Divide and conquer. Split up your problem into many smaller problems and solve each of them.
First problem: turn a paragraph into a list of words.
You are fortunate because you don't have to worry about being perfect. Actually parsing natural languages to determine exactly what "a word" is can be very difficult, but frankly you probably don't really care whether "lightbulb" has the the same semantics as "light bulb". Since you are in particular looking for common words (for now, more on that later) the interesting ones are precisely those that are easy to identify because they come up a lot.
So, break this problem down further. You want a list of words. Start by getting a string with the text in it:
StreamReader streamReader = new StreamReader(@"c:\survey.txt");
string source = streamReader.ReadToEnd();
Great, you've got a string somehow. Now turn that into an array of words. Because you probably want to count "Frog" and "frog" as the same word, make everything lowercase. How to do all that that? Split the lowercase string up based on spaces, newlines, tabs and punctuation:
char[] punctuation = new char[] {' ', '\n', '\r', '\t', '(', ')', '"'};
string[] tokens = source.ToLower().Split(punctuation, true);
Now examine the output. That was terrible. There's all kinds of stuff we forget. Periods and commas and colons and semicolons and so on. Figure out which punctuation you care about and add it to the list.
Is ToLower the right thing to do? What about ToLowerInvariant? There are times you want to stress about it; this isn't one of them. The fact that ToLower doesn't necessarily canoncialize the Turkish lowercase I in a manner that consistently round-trips is unlikely to throw off your summary statistics. We're not going for pinpoint accuracy here. If someone says "luxury-yacht", and someone says "luxury yacht", the former might be one word if you forget to break on hyphens. Who cares? Hyphenated words are unlikely to be in your top ten anyway.
Next problem: count all the occurrences of each word:
var firstPass = new Dictionary<string, int>();
foreach(string token in tokens)
{
if (!firstPass.ContainsKey(token))
firstPass[token] = 1;
else
++firstPass[token];
}
Great.

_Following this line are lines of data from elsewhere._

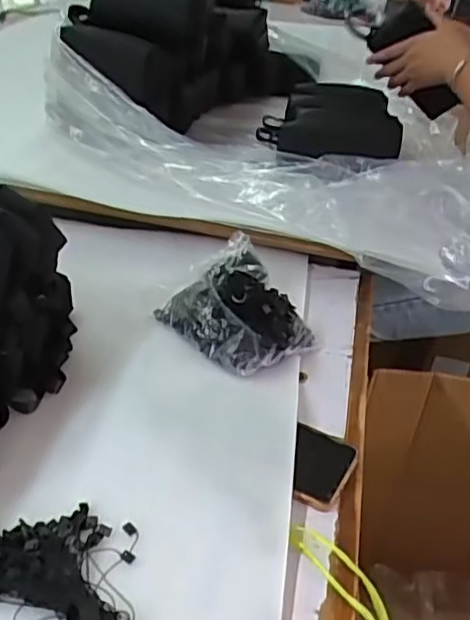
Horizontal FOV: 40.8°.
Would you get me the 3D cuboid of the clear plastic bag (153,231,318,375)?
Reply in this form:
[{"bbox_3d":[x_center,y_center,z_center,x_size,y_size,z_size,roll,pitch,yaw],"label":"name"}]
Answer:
[{"bbox_3d":[0.006,-0.007,0.692,0.130,0.062,0.160,-23,42,-34],"label":"clear plastic bag"}]

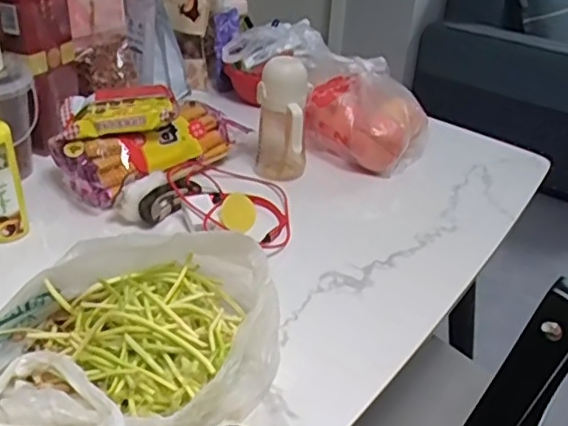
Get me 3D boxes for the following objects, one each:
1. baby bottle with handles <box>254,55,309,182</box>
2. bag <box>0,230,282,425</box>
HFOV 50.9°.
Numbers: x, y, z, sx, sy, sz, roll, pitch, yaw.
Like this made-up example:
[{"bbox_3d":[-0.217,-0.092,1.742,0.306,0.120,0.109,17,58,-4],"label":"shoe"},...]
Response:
[{"bbox_3d":[-0.004,-0.128,0.853,0.069,0.182,0.063,5,33,2],"label":"baby bottle with handles"},{"bbox_3d":[-0.132,0.111,0.520,0.272,0.086,0.197,-25,43,-37],"label":"bag"}]

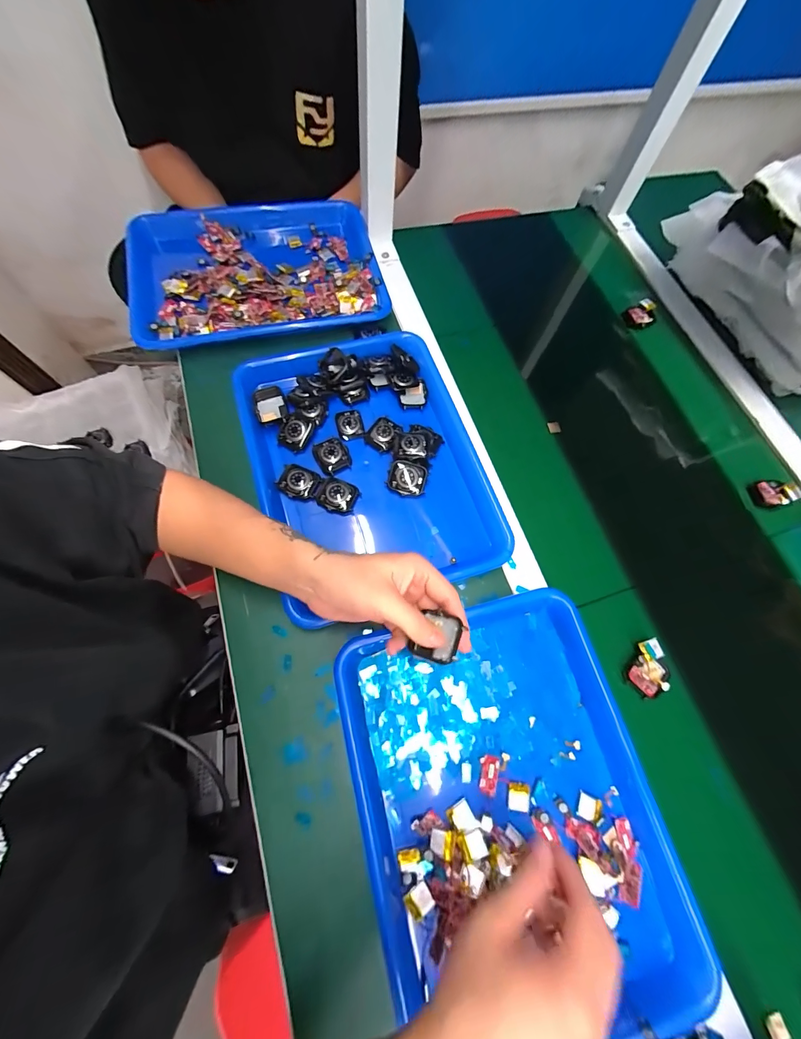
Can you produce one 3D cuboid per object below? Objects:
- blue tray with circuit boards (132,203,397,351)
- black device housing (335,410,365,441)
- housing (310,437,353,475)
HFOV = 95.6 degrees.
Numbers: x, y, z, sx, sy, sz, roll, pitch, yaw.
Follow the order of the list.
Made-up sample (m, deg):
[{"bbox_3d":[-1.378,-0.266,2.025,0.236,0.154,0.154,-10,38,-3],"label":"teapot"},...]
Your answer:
[{"bbox_3d":[-0.211,-0.356,0.520,0.350,0.039,0.251,-13,71,-7],"label":"blue tray with circuit boards"},{"bbox_3d":[-0.064,-0.120,0.458,0.032,0.009,0.040,-15,72,-8],"label":"black device housing"},{"bbox_3d":[-0.082,-0.077,0.434,0.038,0.008,0.043,-27,73,-11],"label":"housing"}]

We now have a dictionary that maps words to integers. Trouble is, that's backwards. What you want to know is what are all the words that have the same number of occurrences. A dictionary is a sequence of key/value pairs, so group it:
var groups = from pair in firstPass
group pair.Key by pair.Value;
OK, now we have a sequence of groups of words, each one associated with its count of occurrences. Order it. Remember, the key of the group is the value of the dictionary, the count:
var sorted = from group in groups
orderby group.Key
select group;
And you want the top hundred, let's say:
foreach(var g in sorted.Take(100))
{
Console.WriteLine("Words with count {0}:", g.Key);
foreach(var w in g)
Console.WriteLine(w);
}
And you're done.
Now, is this really what you're interested in? I think it might be more interesting to look for unusual words, or pairs of words. If the words "yacht" and "racing" show up together a lot, not a surprise. If "tomato" and "ketchup" show up a lot together, not surprising. If "tomato" and "racing" start showing up together, then maybe something noteworthy is going on.
That requires much deeper analysis; read up on Bayes' Theorem if that's the sort of thing you're interested in.
Also note that this tracks the raw count of words, not their frequency -- the number of times they appear per thousand words. That might also be an interesting metric to measure: not just how many times did this word appear, period, but how many times did it appear as a percentage of the text.